Stored data entries
------------------------------------------------

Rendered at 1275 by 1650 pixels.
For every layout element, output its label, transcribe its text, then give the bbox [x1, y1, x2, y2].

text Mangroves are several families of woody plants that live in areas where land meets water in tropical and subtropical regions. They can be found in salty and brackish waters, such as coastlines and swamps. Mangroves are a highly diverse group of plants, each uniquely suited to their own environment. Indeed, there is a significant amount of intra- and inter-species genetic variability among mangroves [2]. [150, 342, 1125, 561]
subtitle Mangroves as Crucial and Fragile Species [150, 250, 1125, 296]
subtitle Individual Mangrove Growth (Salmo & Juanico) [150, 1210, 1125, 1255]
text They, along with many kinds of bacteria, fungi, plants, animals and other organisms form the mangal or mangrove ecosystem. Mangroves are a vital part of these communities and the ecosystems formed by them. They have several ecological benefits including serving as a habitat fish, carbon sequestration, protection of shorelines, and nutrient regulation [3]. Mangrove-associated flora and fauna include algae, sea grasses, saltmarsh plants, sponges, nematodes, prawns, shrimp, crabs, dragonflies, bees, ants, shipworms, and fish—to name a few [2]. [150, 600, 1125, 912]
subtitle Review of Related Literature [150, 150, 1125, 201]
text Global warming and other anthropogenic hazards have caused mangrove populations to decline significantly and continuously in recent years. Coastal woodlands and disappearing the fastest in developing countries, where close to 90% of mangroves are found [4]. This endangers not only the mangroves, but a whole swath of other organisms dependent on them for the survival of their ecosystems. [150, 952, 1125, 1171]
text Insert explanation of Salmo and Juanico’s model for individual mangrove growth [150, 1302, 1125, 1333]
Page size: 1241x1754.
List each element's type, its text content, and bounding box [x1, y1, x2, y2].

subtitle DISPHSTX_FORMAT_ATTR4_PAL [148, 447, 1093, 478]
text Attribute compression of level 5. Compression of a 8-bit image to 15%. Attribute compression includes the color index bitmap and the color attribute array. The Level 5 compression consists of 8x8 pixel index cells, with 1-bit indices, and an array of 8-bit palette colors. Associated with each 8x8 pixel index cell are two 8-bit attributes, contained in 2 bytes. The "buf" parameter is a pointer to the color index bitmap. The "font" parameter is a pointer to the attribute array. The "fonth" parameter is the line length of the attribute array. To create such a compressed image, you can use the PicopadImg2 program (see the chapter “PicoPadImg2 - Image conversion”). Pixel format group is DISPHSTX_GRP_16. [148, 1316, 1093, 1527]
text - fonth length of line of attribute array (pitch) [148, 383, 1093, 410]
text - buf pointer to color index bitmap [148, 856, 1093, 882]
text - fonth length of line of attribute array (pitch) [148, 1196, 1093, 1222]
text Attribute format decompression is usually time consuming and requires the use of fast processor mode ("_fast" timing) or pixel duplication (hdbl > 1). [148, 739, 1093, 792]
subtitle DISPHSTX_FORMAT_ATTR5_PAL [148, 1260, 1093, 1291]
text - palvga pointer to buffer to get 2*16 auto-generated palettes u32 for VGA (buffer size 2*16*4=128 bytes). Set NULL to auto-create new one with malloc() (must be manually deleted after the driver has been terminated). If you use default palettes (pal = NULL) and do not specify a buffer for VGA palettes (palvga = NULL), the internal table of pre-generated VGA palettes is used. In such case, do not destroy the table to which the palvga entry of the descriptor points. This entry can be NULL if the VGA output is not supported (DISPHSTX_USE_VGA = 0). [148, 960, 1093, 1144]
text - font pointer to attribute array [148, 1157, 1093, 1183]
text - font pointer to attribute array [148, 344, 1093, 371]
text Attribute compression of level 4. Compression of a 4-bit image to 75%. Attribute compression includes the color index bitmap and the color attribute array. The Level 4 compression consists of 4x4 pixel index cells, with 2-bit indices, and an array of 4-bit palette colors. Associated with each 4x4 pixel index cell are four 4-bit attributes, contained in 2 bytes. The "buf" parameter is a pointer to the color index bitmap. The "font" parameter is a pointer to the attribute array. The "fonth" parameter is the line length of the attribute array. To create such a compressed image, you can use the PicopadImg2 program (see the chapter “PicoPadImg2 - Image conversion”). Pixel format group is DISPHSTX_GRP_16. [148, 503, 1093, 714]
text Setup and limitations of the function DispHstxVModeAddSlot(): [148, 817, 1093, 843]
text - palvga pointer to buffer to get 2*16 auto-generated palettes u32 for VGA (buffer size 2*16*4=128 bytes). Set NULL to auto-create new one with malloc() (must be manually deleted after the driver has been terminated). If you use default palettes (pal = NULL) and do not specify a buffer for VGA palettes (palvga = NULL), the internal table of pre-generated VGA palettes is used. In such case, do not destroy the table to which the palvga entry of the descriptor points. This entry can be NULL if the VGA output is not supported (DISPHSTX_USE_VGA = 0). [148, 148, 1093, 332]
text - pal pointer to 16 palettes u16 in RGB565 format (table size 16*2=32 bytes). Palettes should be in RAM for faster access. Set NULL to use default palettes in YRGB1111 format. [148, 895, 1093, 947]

------------------------------------------------

▶ _WORK ITEM_
State the number of lines in the data that include the string "element", and add nothing else.

▶ _TASK OUTPUT_
2